Pause


I mentioned in my Instagram post a couple of days ago how I find it amazing that the Lord gives us this time of the year where we can pause for a bit to reflect and be in tune with our faith and ourselves.
I’m thankful that the Holy Week this year really is a time to slow down. My kids have just finished another year at school. Parents (and all heroes who are sending someone to school) understand that our children finishing one school year is a huge accomplishment, at the same time a huge relief. While there is another school year coming, we just can’t help but assess how much our children have grown in the course of a year, in terms of what they learned and how much they developed as an individual.
In this Holy Week silence, allow me to write about one night a few weeks before my son’s school ended. It’s a memory I will always go back to, not necessarily because it was a happy one, but because it’s like a page in a book that we’d always review if ever we need to be reminded about any of these three things: pause, choices, and family.
It happened on a night I came home from a long day in a project. I asked my son what his assignment was. He told me he accidentally left it in school.
I told him it’s not an accident, it’s him not prioritizing his responsibility.
I asked him his solution to it. That’s when he started to cry. I asked if crying was his solution. Much as I wanted him to say something so we can move forward, I was so shocked when he opened his mouth to say:
“I am the most rotten boy.”
“I am not responsible.”
Right then and there, I was crushed. I cannot even utter a word for a minute because this is the first time I heard him say it. I mean, he’s just 8, when did he ever learned to use the word rotten to describe him? Isn’t he supposed to used it for fruits? I took a deep breath and instead of asking where he got the word and making a big deal out of it, I saw it as an opportunity for him to learn.
I redirected our conversation. I chose to remind him of something that will pick him up from how he was feeling. I told him, “Remember the time when you were absent and we had to ask my co-mommy the assignment? And because you don’t have the paper for the Performance Task (PT), we have to write it on a different sheet? The next day, you went home very happy because your teacher pointed you out as an example because you were resourceful and you submitted your PT, even if it was written on a different paper.”
I felt my son listen as I go on.
“Now I will give you choices: Would you rather continue to cry and think that you are rotten, or we will do what we did before?
He stopped crying and repeated what I said, as if it was his idea. He said, “so wait, I get it, we can ask someone what the assignment is so I can do it tonight and submit it tomorrow.” Of course, I obliged and made him feel that it’s his “aha moment.”

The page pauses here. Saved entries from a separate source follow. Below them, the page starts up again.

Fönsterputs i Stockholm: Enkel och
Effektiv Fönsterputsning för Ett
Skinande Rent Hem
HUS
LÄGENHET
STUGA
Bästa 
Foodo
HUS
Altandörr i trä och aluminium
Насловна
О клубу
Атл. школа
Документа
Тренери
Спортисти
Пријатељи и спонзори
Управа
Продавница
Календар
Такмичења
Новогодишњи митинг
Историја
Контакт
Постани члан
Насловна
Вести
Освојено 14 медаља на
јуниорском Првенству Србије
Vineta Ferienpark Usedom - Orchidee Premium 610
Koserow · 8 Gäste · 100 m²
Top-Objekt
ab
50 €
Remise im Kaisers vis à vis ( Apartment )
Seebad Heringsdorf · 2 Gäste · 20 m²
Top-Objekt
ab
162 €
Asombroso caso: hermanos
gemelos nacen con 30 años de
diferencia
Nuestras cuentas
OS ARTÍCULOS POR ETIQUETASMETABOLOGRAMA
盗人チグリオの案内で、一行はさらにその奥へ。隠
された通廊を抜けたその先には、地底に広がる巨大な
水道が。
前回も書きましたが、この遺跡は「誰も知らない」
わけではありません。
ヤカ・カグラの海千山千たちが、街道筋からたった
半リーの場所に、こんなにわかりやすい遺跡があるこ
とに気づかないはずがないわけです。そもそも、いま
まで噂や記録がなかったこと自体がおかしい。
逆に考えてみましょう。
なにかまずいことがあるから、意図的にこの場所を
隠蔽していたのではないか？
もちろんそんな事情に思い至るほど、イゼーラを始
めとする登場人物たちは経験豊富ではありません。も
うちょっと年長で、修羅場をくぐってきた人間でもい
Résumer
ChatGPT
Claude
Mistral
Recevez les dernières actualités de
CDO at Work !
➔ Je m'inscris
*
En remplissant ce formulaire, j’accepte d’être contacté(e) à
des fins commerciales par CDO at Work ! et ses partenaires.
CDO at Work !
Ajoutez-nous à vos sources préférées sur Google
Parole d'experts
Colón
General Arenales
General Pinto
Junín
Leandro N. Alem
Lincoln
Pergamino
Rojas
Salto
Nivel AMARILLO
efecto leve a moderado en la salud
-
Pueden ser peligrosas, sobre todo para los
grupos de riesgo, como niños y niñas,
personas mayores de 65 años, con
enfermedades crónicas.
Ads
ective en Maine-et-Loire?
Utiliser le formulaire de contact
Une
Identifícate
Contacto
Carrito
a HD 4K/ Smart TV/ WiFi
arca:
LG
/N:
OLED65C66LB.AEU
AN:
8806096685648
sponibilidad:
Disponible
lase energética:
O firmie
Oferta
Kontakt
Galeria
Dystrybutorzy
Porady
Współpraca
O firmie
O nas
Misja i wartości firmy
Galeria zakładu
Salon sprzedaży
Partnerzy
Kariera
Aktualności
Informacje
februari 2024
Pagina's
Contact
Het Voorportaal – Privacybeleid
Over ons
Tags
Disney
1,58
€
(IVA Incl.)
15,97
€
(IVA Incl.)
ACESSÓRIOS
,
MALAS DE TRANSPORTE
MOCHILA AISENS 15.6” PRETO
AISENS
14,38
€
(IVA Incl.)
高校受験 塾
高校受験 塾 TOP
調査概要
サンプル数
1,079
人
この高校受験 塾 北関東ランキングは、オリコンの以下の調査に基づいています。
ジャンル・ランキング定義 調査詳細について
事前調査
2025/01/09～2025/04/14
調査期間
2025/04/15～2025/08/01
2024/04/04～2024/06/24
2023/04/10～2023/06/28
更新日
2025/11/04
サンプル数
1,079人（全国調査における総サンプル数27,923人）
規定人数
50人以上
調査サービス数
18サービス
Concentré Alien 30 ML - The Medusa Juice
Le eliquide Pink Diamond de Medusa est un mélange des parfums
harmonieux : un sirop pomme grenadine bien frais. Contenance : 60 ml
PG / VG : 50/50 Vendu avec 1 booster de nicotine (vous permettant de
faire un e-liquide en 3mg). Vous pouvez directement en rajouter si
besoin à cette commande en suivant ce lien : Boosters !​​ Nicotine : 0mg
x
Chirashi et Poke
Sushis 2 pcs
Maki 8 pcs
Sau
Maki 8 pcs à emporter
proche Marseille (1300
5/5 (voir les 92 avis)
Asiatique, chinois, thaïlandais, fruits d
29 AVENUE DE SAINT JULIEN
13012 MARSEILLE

It’s difficult to be a parent. Imagine: one minute you’re mad and furious, the next minute you’re all too concerned and worried. One minute you want to hug your child to save him from all the negative things he’s feeling, the next minute you remind yourself to be firm so your child will learn. All of these happen so fast you don’t have time to check if you’re hungry, you’re tired, you need to shower or you want to sleep.
In my conversation with my son, I realized that pause is essential. While it’s true that we can’t pause our role in being a parent, we can pause for a minute to think about how we can turn a bad situation around. The pause made it possible for me to think of something that would encourage my son to go to school the next day without him feeling rotten. If I allowed my exhaustion and his crying to consume me, we would not have arrived at a solution.
That pause made all the difference in the world.
As we proceeded with our routine that night, I thought of asking my children a different question instead of our usual “What are you grateful for today?” In line with what happened, I asked them, “What lesson did you learn today?”
My daughter said: “I learned how to share with Sabina.”
My son said: “I learned that I should be responsible and resourceful… “
My son picked up his lesson. His answer ended with, “…and thank you mom for teaching me math.”
That’s when I told my children that in life, they only have two choices: to think of the worst or to think of a solution.
I asked my son, if you did not stop crying and you kept blaming and telling yourself that you are rotten, do you think your tears will help you with your assignment? His answer was no.
I told him the following:
It’s normal to feel sad but it’s important to think of things that will help you with your problem… and that they (my daughter included) should know when to ask for help and not just wait for people to help or rescue them.
I explained that I got mad because I want him to come up with his own solution. I wanted him to choose to believe in what he can do rather than think negatively, so that the next time this happens, he would know what to do even if we, his parents, are not around.
Then I told them that the reason why we always ask them what they are grateful for is because we want them to feel that they are loved… that even if sometimes they feel like there is something missing, they will be reminded that we as their family will always think of their happiness. There will be people and circumstances that will bring them down, but I want them to remember that we will be there to make them realize that they will always have a choice to walk away from the bad and think of what they are grateful for. This is what I want them to remember from our little “Pause and Think” exercise at night.
I got really bothered with how my son thinks but the processing I did that night is what I was grateful for. I’m definitely not saying that my parenting is correct, but there were two things that night that made me feel I did something right: when my children gave me a good night kiss, and when they told me they love me.
It was a difficult night, but it turned out to be a meaningful one for all of us. It was a time we all needed for us to learn the value of pausing, of choosing what will make us better persons, and of realizing who we always have during difficult times.

It’s Good Friday. Is the crucifixion a story of betrayal or a story of love?
Where do we fix our eyes?
When things go our way, where do we fix our eyes?
When things get difficult, where do we fix our eyes?
Rotten or resourceful?
Death or Resurrection?
Defeat or Hope?

I pray that this Holy Week pause leads us to choices that will help us move forward to the right direction.

May our dear Lord continue to bless you more and more, Neatropolis!